Be interesting to see if you can get enough clearance with the lower frog,
using the buffer method in a sort of practical way.
I'd guess the reason is simply down to effort, especially for one who hones a rounded bevel of 80 degrees on the cap.
I hope Warren visits soon, have you showed him that old cap iron to compare?
I can't remember. The couple of times he's been here, it's like finding a long lost older brother who is a lot deeper than you are (you being me), but I think he may have been a little surprised to see the amount of activity and wares here from it, too. You never know if people are just making things up on the internet.
I learned that warren really is what he says even though I fairly rudely picked at him trying to get him to prove it before and share some work. It's his business as to why he doesn't want to share it, but a large part of it is well over my head and well over the head of anything I've ever seen on here (think fine work combined with carving that only a professional carver could do).

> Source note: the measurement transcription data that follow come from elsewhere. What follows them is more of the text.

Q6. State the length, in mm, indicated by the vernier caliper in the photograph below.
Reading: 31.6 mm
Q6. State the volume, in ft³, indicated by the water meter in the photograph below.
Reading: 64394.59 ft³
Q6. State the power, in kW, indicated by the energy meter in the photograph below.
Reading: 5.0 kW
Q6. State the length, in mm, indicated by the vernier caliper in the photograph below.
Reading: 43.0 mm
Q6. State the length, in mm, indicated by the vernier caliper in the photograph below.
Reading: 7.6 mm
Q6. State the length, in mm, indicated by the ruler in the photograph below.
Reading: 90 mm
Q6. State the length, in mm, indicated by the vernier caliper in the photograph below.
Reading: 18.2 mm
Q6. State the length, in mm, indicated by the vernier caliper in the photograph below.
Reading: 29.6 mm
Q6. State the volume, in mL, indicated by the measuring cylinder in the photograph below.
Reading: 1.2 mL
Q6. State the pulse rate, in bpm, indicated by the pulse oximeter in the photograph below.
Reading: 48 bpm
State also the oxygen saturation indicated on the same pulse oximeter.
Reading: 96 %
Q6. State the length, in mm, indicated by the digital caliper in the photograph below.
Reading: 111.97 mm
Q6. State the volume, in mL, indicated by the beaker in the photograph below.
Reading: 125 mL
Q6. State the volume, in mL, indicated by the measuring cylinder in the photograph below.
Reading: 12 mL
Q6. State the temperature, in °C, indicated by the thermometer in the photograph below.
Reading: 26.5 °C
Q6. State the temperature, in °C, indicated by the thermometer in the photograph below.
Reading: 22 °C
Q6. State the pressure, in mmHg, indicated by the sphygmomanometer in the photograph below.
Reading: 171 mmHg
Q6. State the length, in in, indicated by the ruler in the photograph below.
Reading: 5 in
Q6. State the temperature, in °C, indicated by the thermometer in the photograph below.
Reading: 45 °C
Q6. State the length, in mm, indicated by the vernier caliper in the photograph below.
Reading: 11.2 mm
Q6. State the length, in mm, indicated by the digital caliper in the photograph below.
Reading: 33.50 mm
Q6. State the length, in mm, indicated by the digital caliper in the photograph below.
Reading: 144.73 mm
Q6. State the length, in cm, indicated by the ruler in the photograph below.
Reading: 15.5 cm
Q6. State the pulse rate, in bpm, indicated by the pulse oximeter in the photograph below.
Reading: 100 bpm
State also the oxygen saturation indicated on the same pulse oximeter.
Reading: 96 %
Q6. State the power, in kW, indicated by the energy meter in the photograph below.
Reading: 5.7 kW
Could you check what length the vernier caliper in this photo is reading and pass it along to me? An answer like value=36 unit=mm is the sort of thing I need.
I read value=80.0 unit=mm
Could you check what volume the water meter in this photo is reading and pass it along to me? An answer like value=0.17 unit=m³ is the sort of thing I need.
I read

We did look over some planes and some chisels - but I just don't remember if I got into the minutiae of the cap iron in a try plane vs. a smoother. I roll the tip of my smoother a little less steep than warren does probably, but there's also unlikely to be that much difference otherwise. He mentioned that at one point, he was doing client work with something intolerant and added a tiny bit of steepness (hopefully that doesn't lack precision - warren's description of things is *precise*, there's not much willy nilly anything) and that allowed the plane to get through it and that was the end of that. But the profile he's talking about has relief up from the initial point quickly so that wasted work isn't done.
He feels like my planes are heavy a pound or two, which I already knew, but I don't think he had any objection to anything here other than he doesn't waste money on tools and have six of anything. I will have a current user, but travel into the basement and dig out five more of the same thing that are on hand for a reason other than current use - like comparing cap irons of all of them, which would sound like a waste of time, but it yet again, illuminates why the mature versions of the better companies were made the way they are.
I know it wears people out when I talk about being very deep in plane design and generally looking deeper than most people, and being pretty impatient when someone attempts to "learn me up" about something basic, but I kind of take the tool thing as being important like someone who makes mostly furniture would have their preferences and it wouldn't just be superficial things.
I also expect that most people won't care about almost all of the things that i find - I got past the point of thinking I should only look at things others would find useful in terms of wider consensus.
The intersection with what warren has learned and done is rewarding, though. I just don't process information as well as other people do and I really need to be in the soup. Warren is a combination of encyclopedic, detail oriented and mentally organized that I won't have.
He's nicer than me, too, but I did apologize about being hard on him and pushing him for information when explaining why. maybe the same thing would happen if Derek ever visited, too. I'd certainly have him in the shop without reservation. There'd be no great reason to come to Pittsburgh unless Rob Lee was here for an Ottawa Senators game, though.